Chicago’s news stations deal with another video controversy

A hate crime video shot live on Facebook has stations debating the use of such content 

In a city whose news stations are accustomed to airing gruesome video and reporting on daily shootings and murders, even this was too much to take.

Chicago’s five television newsrooms were debating earlier this month on whether or not repeated airings of a disabled man being beaten by four hoodlums shot on video was shown enough.

As you know by now, four people were arrested and charged with hate crimes two weeks ago after they were found torturing and beating a person in a West Side apartment, shot and broadcast on Facebook Live. The victim was white; the four suspects were black. In the video, the suspects tortured the individual, and can be heard shouting racial epithets and an unflattering reference to President-elect Donald Trump.

And of course, it didn’t take long for the video to go viral. The video added to an already unflattering image Chicago has possessed for the last few years; the city has been slammed in the press for its high homicide rate and violent crime by both the right and the left. Trump has used Chicago – perhaps too much – to describe the poor condition of America’s inner cities.

The journalism website Poynter recently published an article praising Chicago stations for showing restraint on airing the video and using caution.

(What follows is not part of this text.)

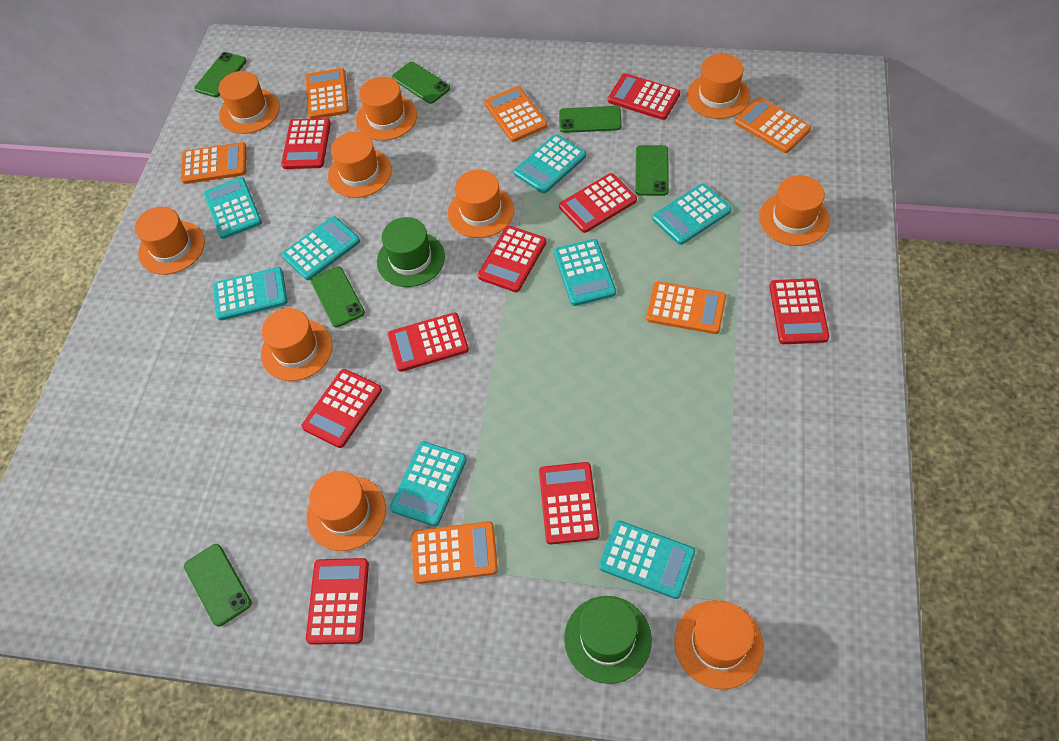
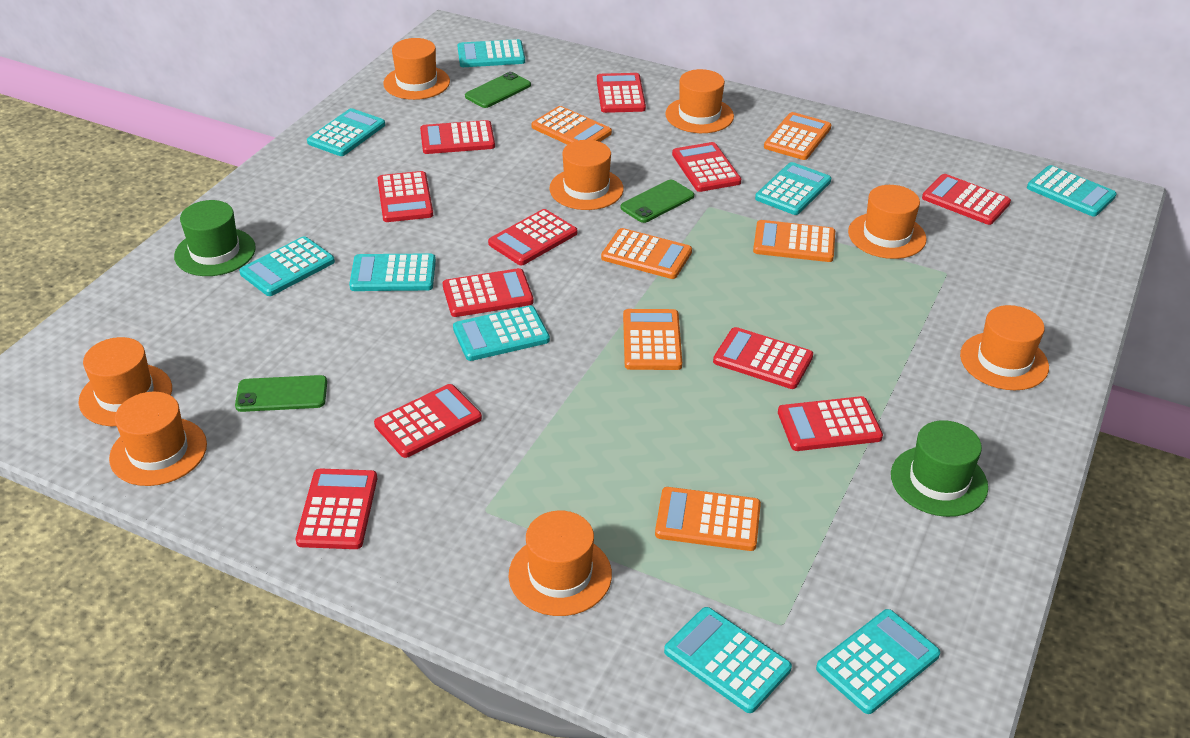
green phone: [184,544,252,627] [194,52,247,97] [311,266,365,327] [392,62,450,104] [559,106,622,133] [635,145,669,196] = 6 -> [235,375,327,412] [465,72,531,108] [620,180,694,223] = 3
orange hat: [135,207,205,275] [218,71,280,134] [261,308,332,381] [307,471,386,551] [328,132,392,198] [356,77,417,141] [448,170,514,238] [674,600,764,689] [687,54,750,119] [759,175,830,246] = 10 -> [78,337,172,426] [109,392,207,486] [383,38,450,100] [509,511,612,616] [549,140,624,210] [665,69,734,133] [848,185,927,259] [960,305,1049,390] = 8
red calculator: [281,118,331,169] [301,369,382,448] [306,558,369,645] [388,313,469,372] [478,226,547,292] [539,462,600,544] [559,173,637,233] [608,73,680,120] [769,278,829,344] = 9 -> [296,468,377,549] [374,384,482,458] [377,171,433,222] [420,120,495,154] [443,268,534,317] [488,209,577,265] [597,73,646,113] [672,142,741,192] [713,327,813,389] [778,396,883,451] [922,174,1011,225] = 11
turquoise calculator: [204,177,262,239] [213,267,287,321] [282,216,360,280] [390,441,467,526] [514,134,586,194] [554,239,616,306] [599,521,695,599] [652,183,732,245] = 8 -> [239,236,335,296] [307,108,385,156] [349,253,436,291] [453,305,550,361] [458,39,525,67] [664,607,792,713] [755,162,831,215] [816,609,940,714] [1027,165,1117,216] = 9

According to Poynter, WMAQ-TV news director Frank Whittaker wondered at first if the video was legitimate, given the recent controversy surrounding “fake news”. WLS-TV news director Jennifer Graves also shared similar concerns.

Stations decided to hold off airing the video until Chicago Police could confirm its authenticity and the suspects were charged (Graves had concerns if the suspects were juveniles.) The victim’s face was blurred out of the video.

Salacious videos airing on newscasts – often violent – is nothing new. In 1991, KTLA in Los Angeles aired video of Rodney King being beaten by four police officers, setting a new standard in news storytelling. The acquittal of the officers in April 1992 sparked riots that lasted for days, including the live televised beating of truck driver Reginald Denny in South Central Los Angeles shot from a KCOP news helicopter above (despite claims from hosts of “Fox and Friends” on the Fox News Channel, noting they have never seen a white person being attacked on video by black assailants.)

Recently, Chicago stations had a similar debate over the video of the Chicago Police shooting of LaQuan McDonald, released in November 2015.

Poynter also noted when Chicago viewers have had enough of watching such fare.

Despite the never-ending stream of bad news involving Chicago, ratings for the market’s local newscasts have actually remained stable, thanks in part to a renewed emphasis on weather. But back in 2014, Chicago news stations lost ground from the year before in key early fringe, prime access, and late news time slots in the 25-54 demo. Combined, Chicago stations lost more news viewers among top ten markets, only behind Boston. Chicago news’ recent ratings stability is occurring as viewers are tuning out of “linear” (live) television altogether as evidenced by declining ratings for prime-time television and recent events such as Chicago’s competing New Year Eve’s countdown shows and the Winter Classic between the Blackhawks and Blues.

In addition to interviewing three of the market’s five TV news chiefs, the Poynter article praised local Chicago stations for showing resistent with the video and using good judgement. The author also wrote pointers for TV stations to use when faced with airing such video.

The author also points out journalists do have an obligation to air video, even if it is distributing. But that’s the nature of the news business- it is supposed to reflect the real world. It’s not a procedural crime drama, where the suspects are arrested, charged, and justice is dealt in 45 minutes or less.

For now, the story has drifted to the backburner. But it’s just another reminder of how difficult it is to cover a story such as this in a city plagued by violence.